'A Night at the Garden': Oscar-Nominated Doc Captures Nazi Rally at Madison Square Garden
The seven-minute doc shows 20,000 people gathering for the rally, many of them part of the Bund, the American Nazi party at the time.
“A Night at the Garden,” is an Academy Award-nominated short documentary that uses archival footage to detail a 1939 American Nazi rally at Madison Square Garden in New York.
The seven-minute doc shows 20,000 people gathering for the rally, many of them part of the Bund, the American Nazi party at the time.
"There's no voiceover, there are no interviews," director Marshall Curry told Inside Edition. "It sort of parachutes the viewer into this rally and without explanation.
"When you first arrive, you see people protesting outside.
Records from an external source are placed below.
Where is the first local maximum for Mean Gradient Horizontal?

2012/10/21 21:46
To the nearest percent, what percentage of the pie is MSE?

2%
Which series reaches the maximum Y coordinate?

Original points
Maybe not so sure what's going on," he continued. "The marquee outside describes it as a Pro-America Rally … then you start to look a little closer and you realize that there are swastikas on either side ... and that the people are holding flags that have swastikas, and they start to do the Nazi salute.”
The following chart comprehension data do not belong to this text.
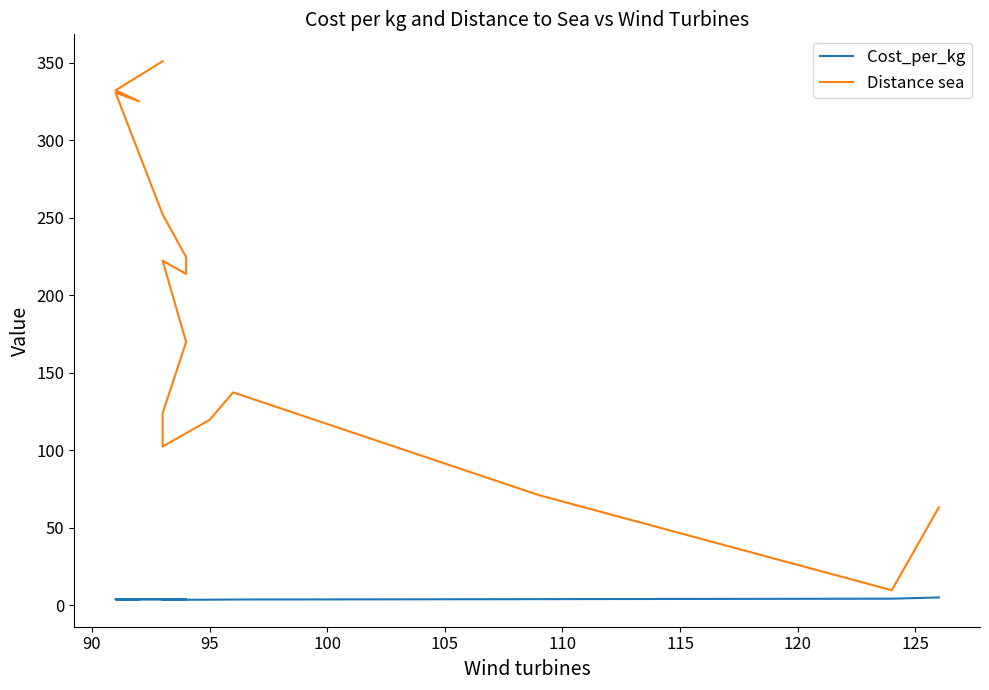

What is the difference between the maximum and minimum values in the Distance sea series?

341.1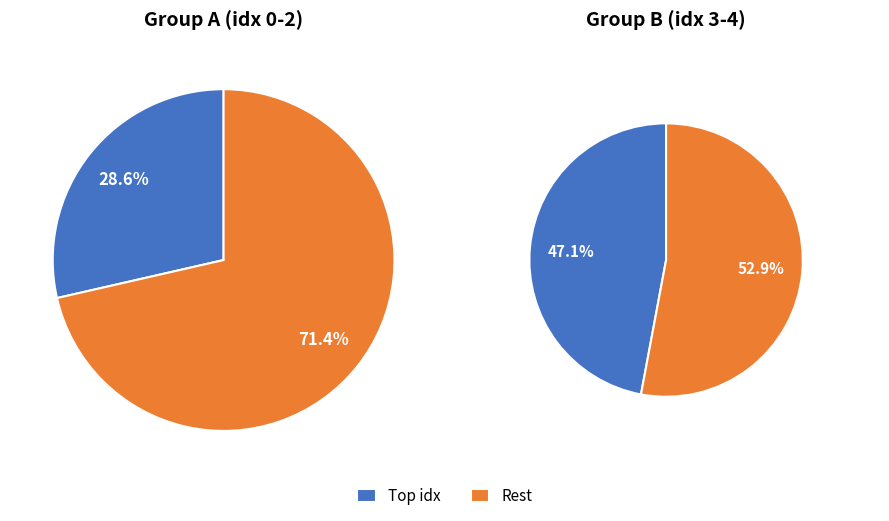

Is it true that 3 is 34% of the pie?

False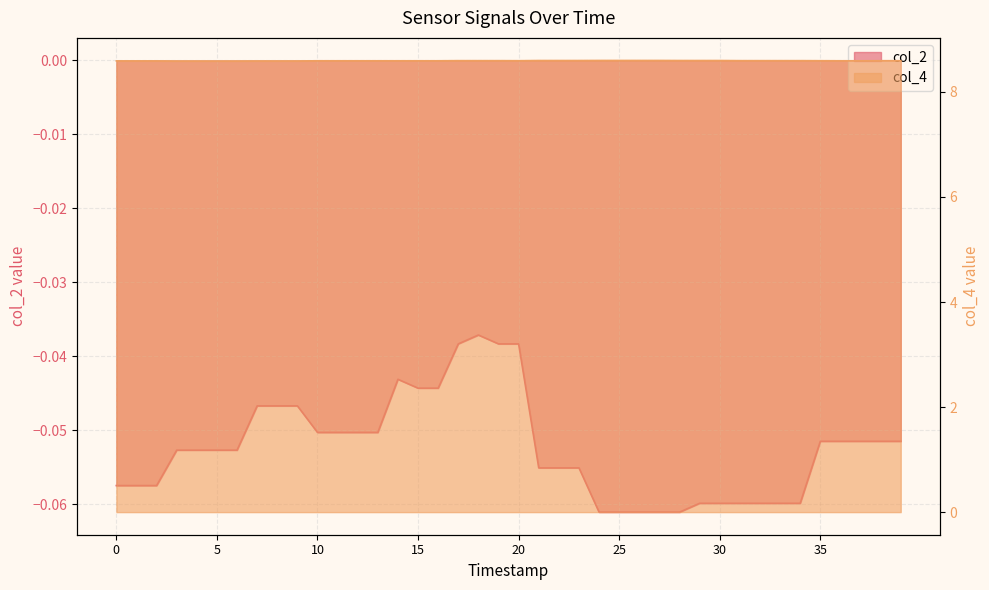

How many lines are shown in the chart?

2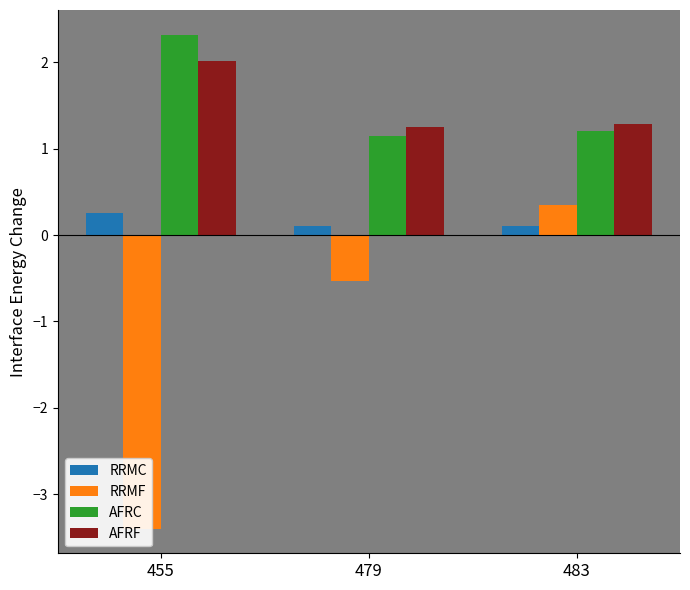

Reading right to left, extract all data points from this chart.

RRMC: 0.1	0.1	0.2
RRMF: 0.4	-0.5	-3.4
AFRC: 1.2	1.1	2.3
AFRF: 1.3	1.2	2.0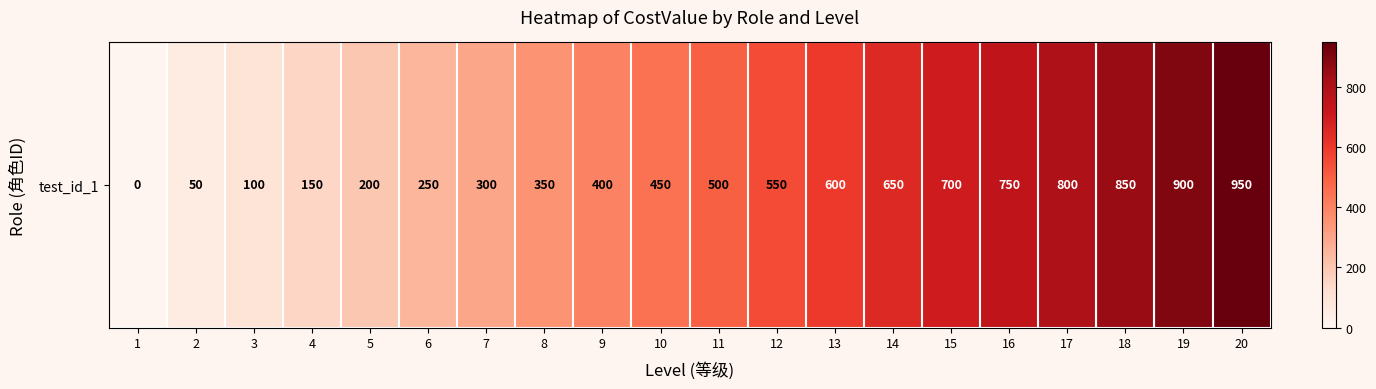

Read the value at 14.

650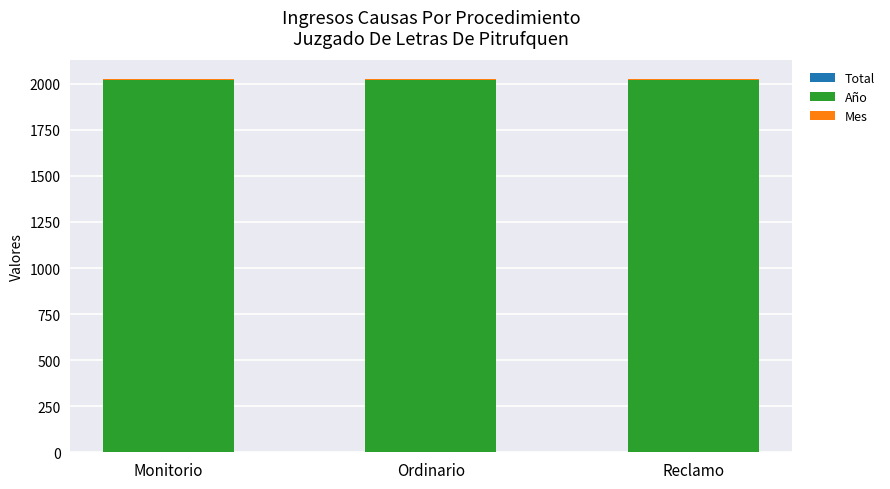

Are the bars horizontal?

No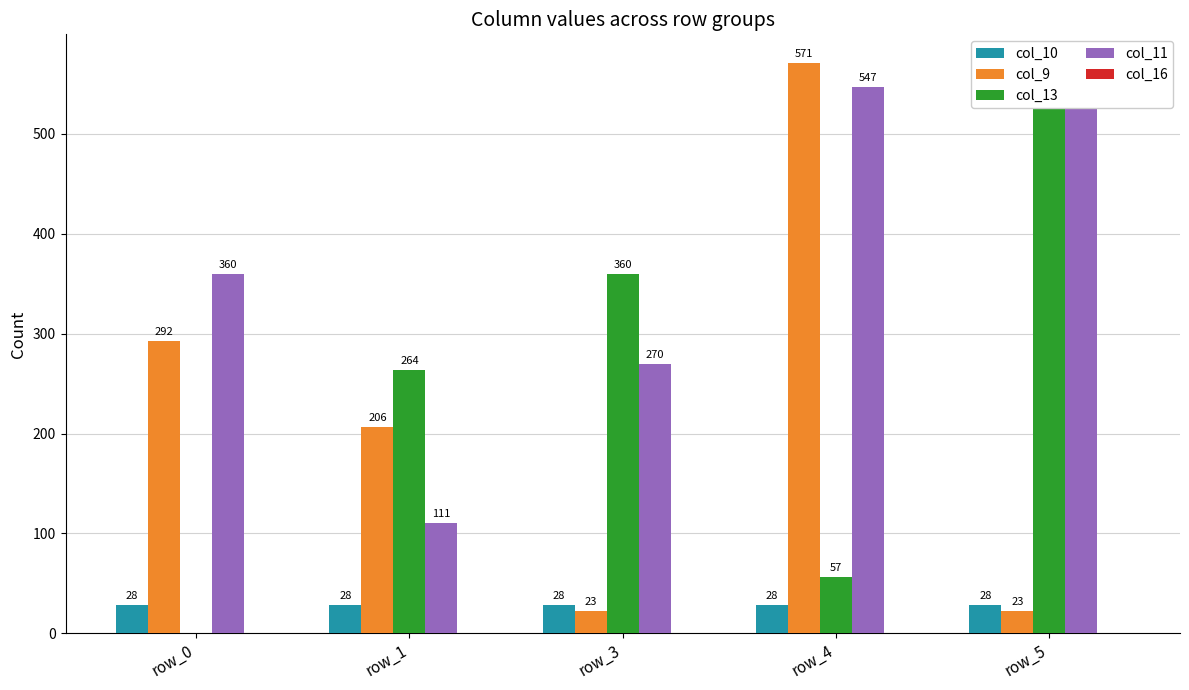

How many groups of bars are there?

5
The rally, Curry said, uses the icons of American patriotism to sell anti-Semitism and hate.
In the footage, a Jewish protester, Isadore Greenbaum, grew so mad at what he was seeing that he ran onstage, where he was beaten and humiliated.
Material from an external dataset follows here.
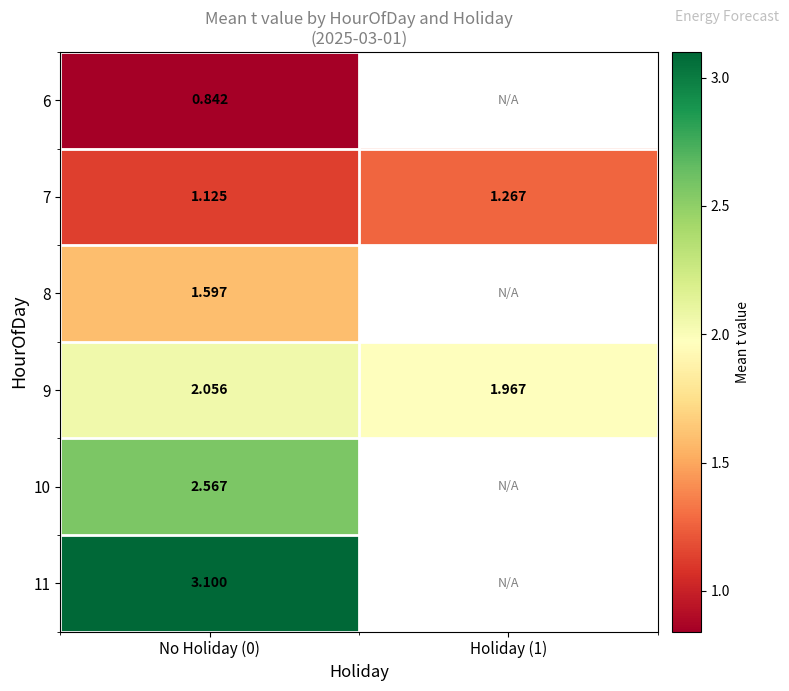

Is the value of 8 at No Holiday (0) greater than the value of 9 at Holiday (1)?

No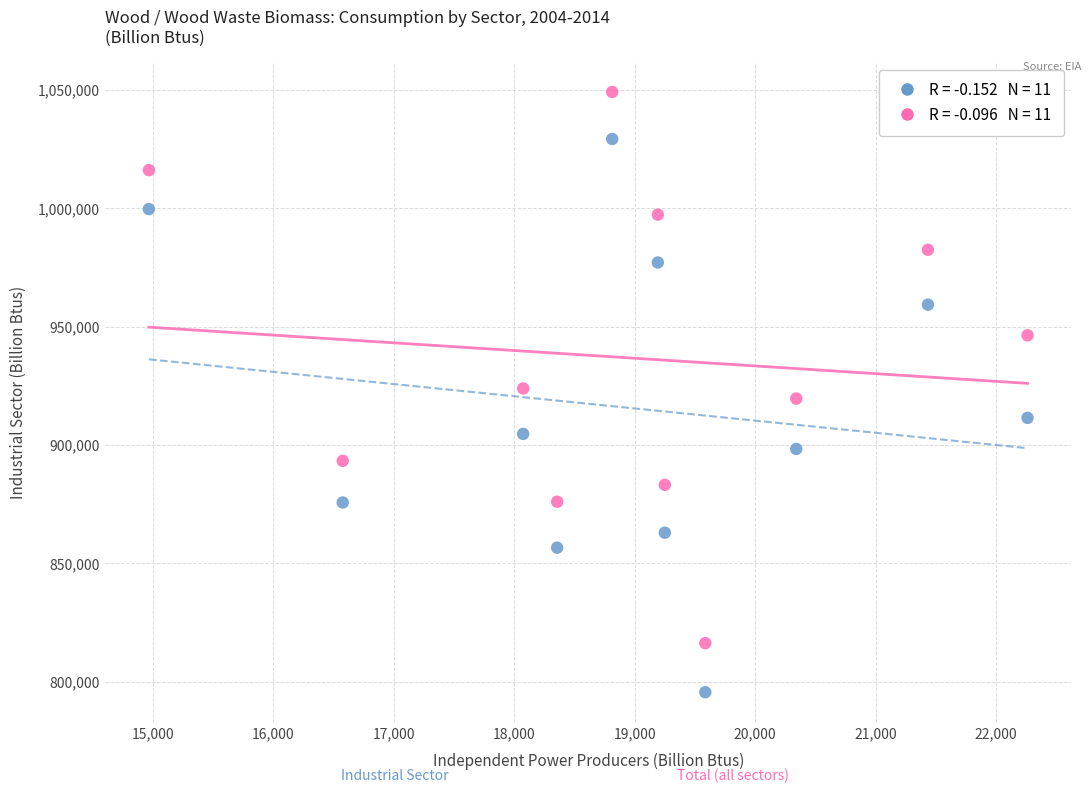

Across all data points, what is the range of Y values (max minus min)?

253598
“It's a really brutal and just sort of frightening moment,” Curry said. “It sort of triggers this sort of mob mentality that allows them to laugh and cheer as somebody gets beaten up. And as somebody speaks hatred toward a group of people that are going to be murdered by the millions in the next couple of years.”
Curry said part of the point of the film is to showcase how we are vulnerable to our leaders.
“We're vulnerable to leaders who take symbols of things that we love, the American flag, and the national anthem, and use those to make us hate each other, and hate groups of minorities, or Muslims, or African Americans, or whatever,” he said. “I think that the film shows that we have to be vigilant about defending the values that we think are important. About defending tolerance, and defending kindness, and defending respect for different kinds of people in America.”